Academic journal article
By Edmonds, Curtis D.
The Review of Litigation , Vol. 20, No. 3
The Americans with Disabilities Act of 1990 ("ADA")1 was passed to combat discrimination against people with disabilities in a wide range of areas, including "employment, housing, public accommodations, education, transportation, communication, recreation, institutionalization, health services, voting, and access to public services."2 The ADA provides specific directions to employers, communications entities, and transportation providers, among others, on how to best accommodate citizens with disabilities.3 However, nothing in the ADA, and little in its implementing regulations, specifically directs health care providers how to best remove the barriers that impede access to health care and employment in the health care field for Americans with disabilities.4
ADA litigation involving hospitals and health care providers covers many of the same issues as litigation involving other entities covered by the ADA. However, many of these issues take on a different tone in the health care field. For example, courts take special care to evaluate whether a health care employee's proposed job accommodation will affect patient care. The question of whether an employee poses a "direct threat"5 to third parties is magnified greatly when the employee is directly responsible for patient care. Also, providing effective communication is especially important when conveying information to patients or family members with disabilities in an emergency room.
This Article surveys four emerging issues that have become common in ADA litigation against health care providers. First, the Article discusses issues regarding a health care employer's duty to provide reasonable accommodations to employees with disabilities. Second, it explores problems hospitals face in dealing with employees with disabilities who may pose a direct threat to patients. Third, it discusses the duty to provide "effective communication"6 to patients or family members with disabilities, especially those who are deaf or hard of hearing. Fourth, it discusses whether hospitals must provide employment accommodations to independent contract providers. Finally, this Article concludes by discussing the need to balance the responsibility of ADA compliance with the responsibility of patient care.

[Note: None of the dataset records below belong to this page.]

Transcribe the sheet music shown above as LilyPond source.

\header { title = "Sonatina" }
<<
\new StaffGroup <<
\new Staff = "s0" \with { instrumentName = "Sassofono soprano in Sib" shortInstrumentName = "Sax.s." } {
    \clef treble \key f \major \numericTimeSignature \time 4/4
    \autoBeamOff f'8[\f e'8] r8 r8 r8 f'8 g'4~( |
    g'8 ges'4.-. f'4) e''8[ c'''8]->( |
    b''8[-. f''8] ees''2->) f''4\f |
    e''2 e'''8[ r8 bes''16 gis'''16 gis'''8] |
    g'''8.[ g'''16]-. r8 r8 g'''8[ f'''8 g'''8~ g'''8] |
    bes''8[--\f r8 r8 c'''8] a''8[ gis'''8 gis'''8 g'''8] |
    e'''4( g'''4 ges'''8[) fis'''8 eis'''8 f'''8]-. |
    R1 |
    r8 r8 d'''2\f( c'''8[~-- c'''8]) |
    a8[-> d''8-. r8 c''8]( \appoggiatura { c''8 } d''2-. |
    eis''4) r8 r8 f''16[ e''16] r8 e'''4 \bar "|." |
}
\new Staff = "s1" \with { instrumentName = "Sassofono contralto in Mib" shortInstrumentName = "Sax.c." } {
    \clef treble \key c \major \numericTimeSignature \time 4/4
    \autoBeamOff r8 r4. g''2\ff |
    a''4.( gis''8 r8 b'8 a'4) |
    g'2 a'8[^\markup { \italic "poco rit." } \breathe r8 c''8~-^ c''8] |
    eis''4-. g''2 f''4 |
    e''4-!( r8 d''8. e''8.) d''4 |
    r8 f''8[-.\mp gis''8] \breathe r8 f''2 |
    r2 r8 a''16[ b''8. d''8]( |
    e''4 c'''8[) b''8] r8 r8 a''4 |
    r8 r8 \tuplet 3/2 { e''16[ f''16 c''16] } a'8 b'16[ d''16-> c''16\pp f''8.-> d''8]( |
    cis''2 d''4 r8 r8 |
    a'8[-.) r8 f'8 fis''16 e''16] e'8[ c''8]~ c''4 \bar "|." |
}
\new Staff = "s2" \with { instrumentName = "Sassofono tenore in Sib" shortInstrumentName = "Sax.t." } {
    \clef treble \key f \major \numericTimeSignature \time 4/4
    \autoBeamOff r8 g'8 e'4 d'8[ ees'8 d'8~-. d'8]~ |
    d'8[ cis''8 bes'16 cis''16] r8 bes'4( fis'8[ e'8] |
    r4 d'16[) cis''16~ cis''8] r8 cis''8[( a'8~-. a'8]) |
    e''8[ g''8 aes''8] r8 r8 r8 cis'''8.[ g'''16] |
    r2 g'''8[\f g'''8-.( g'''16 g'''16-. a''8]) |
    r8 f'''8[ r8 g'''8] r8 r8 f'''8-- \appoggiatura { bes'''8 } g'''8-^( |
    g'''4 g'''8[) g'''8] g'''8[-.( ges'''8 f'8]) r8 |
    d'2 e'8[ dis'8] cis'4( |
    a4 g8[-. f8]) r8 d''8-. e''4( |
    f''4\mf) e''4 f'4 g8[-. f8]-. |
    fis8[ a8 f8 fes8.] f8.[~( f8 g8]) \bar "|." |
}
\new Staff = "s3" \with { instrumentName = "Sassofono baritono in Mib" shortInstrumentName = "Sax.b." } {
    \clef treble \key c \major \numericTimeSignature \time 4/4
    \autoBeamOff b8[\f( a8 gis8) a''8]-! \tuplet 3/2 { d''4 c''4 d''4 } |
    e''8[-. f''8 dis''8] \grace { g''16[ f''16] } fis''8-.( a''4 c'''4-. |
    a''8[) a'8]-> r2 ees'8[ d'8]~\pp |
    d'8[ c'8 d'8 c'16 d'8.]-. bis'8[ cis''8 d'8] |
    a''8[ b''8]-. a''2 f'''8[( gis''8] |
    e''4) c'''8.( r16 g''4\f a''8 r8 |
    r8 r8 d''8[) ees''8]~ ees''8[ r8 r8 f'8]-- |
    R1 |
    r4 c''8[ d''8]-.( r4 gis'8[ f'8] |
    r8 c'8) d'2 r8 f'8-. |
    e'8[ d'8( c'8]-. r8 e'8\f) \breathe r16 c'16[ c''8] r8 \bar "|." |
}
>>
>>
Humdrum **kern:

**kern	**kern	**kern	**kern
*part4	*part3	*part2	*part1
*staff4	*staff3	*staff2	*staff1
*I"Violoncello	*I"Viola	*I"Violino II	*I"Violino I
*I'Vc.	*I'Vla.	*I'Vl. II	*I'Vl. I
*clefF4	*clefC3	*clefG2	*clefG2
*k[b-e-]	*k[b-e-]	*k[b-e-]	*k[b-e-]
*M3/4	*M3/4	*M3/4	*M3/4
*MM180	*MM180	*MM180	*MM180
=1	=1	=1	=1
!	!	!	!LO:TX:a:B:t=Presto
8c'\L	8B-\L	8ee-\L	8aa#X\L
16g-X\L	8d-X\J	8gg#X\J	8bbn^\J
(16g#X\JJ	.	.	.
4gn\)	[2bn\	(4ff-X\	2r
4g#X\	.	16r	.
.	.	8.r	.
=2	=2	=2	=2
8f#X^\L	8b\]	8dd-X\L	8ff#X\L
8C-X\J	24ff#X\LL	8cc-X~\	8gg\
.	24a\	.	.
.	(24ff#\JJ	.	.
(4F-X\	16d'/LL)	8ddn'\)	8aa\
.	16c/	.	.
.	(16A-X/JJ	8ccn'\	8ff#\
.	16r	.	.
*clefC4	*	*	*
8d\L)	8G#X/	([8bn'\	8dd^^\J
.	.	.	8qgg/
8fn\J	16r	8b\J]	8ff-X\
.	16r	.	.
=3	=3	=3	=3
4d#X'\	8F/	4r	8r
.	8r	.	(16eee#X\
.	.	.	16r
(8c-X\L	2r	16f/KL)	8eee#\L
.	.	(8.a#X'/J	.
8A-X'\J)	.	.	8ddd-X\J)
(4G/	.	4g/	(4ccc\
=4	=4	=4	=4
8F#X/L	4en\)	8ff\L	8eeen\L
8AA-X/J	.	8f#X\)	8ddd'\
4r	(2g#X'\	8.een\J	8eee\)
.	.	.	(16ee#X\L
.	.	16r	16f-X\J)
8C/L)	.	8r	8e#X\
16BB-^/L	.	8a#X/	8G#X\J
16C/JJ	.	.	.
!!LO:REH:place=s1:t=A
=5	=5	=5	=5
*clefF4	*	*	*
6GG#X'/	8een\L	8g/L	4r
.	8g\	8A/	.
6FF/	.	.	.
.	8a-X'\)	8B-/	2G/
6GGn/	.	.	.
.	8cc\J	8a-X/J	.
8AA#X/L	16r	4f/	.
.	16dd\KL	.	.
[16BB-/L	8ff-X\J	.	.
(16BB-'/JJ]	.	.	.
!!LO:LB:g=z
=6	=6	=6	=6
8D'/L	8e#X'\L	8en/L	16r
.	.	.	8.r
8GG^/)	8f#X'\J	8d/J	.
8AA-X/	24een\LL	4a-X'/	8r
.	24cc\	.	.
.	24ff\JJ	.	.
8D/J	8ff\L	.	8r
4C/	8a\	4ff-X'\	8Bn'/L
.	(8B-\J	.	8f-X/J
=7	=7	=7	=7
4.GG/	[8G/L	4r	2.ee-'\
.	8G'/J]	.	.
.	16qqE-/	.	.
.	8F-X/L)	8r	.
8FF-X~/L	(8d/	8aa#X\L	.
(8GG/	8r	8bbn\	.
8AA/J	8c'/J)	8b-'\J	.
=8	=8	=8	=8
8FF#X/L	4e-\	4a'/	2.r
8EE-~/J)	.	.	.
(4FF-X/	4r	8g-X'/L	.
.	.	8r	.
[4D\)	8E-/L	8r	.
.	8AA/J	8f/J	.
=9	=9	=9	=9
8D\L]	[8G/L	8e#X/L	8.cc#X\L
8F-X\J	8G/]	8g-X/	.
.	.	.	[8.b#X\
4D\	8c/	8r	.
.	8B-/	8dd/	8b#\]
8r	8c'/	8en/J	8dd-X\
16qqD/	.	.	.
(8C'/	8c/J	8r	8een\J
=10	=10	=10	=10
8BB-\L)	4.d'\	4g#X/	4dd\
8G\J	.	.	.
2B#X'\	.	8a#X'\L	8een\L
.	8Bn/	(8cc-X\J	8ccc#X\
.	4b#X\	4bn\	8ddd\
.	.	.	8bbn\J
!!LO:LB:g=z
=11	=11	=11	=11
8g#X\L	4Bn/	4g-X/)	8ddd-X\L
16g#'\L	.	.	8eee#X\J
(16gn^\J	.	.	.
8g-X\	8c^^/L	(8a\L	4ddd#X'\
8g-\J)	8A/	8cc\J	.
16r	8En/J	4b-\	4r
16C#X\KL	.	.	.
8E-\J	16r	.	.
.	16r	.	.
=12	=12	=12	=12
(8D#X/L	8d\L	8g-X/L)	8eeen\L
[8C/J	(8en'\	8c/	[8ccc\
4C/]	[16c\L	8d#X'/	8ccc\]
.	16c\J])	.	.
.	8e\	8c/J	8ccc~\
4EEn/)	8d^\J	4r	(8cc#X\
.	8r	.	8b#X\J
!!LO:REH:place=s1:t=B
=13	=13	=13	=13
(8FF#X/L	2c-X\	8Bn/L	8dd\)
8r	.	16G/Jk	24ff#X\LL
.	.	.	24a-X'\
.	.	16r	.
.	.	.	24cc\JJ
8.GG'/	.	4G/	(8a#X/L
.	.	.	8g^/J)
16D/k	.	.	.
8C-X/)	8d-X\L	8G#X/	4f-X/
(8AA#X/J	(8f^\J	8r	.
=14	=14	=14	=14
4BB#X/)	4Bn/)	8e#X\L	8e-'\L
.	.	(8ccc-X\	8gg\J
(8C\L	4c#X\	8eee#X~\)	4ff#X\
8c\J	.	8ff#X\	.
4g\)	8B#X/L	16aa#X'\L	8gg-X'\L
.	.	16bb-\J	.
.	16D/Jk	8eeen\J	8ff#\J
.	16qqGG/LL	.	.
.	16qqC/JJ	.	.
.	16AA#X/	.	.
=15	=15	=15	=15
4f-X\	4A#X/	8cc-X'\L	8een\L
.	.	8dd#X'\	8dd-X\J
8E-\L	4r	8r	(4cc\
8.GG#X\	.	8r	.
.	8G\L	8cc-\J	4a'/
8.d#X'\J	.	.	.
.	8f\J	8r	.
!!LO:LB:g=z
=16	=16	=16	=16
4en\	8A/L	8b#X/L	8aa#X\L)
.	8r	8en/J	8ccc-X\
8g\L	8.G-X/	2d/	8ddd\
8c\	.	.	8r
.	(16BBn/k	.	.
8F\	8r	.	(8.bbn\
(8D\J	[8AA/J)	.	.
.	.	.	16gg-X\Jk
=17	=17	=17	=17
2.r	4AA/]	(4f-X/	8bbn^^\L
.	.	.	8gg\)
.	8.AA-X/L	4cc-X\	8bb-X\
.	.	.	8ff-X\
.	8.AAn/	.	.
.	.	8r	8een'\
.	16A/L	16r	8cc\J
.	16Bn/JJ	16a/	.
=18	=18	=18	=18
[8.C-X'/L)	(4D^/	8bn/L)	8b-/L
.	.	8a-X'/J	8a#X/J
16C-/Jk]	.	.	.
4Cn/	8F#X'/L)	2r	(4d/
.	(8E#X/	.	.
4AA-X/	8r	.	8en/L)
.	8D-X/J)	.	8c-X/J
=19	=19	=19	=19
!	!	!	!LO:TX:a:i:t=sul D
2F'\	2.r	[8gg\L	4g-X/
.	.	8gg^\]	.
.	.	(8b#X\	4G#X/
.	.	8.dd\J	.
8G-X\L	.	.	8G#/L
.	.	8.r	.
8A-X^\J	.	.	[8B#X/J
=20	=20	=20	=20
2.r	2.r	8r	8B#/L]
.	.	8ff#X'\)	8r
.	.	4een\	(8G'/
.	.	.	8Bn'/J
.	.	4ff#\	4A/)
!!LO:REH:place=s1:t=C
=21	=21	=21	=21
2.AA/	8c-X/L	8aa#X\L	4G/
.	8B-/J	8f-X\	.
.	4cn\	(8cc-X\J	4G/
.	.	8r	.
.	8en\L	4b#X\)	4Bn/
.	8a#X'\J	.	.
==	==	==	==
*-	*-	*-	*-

II. Reasonable Accommodation Issues
Title I of the ADA makes employers responsible for providing "reasonable accommodations to the known physical or mental limitations of an otherwise qualified individual with a disability who is an applicant or employee."7 The Equal Opportunity Employment Commission ("EEOC"), the federal agency in charge of drafting regulations to implement Title I, defines "reasonable accommodation" as "any change in the work environment or in the way things are customarily done that enables an individual with a disability to enjoy equal employment opportunities."8 Examples of reasonable accommodations include: making existing facilities accessible, restructuring jobs, modifying work schedules, reassigning an employee with a disability to a vacant position, providing assistive technology devices, modifying examinations or policies, and providing qualified sign language interpreters or readers.9 However, an employer is not required to provide an accommodation that would create an "undue hardship" for it.10
This Section will discuss four of the most commonly litigated reasonable accommodation issues in the health care industry. First, it will focus on cases in which employees with disabilities experienced difficulty lifting patients and requested accommodations. Second, it will review cases in which employees requested leave or schedule changes as accommodations. Third, it will discuss the problems involved with reassigning an employee to a new job as an accommodation. Fourth, it will examine cases involving the restructuring of health care jobs, particularly those involving the reassignment of patient caseloads.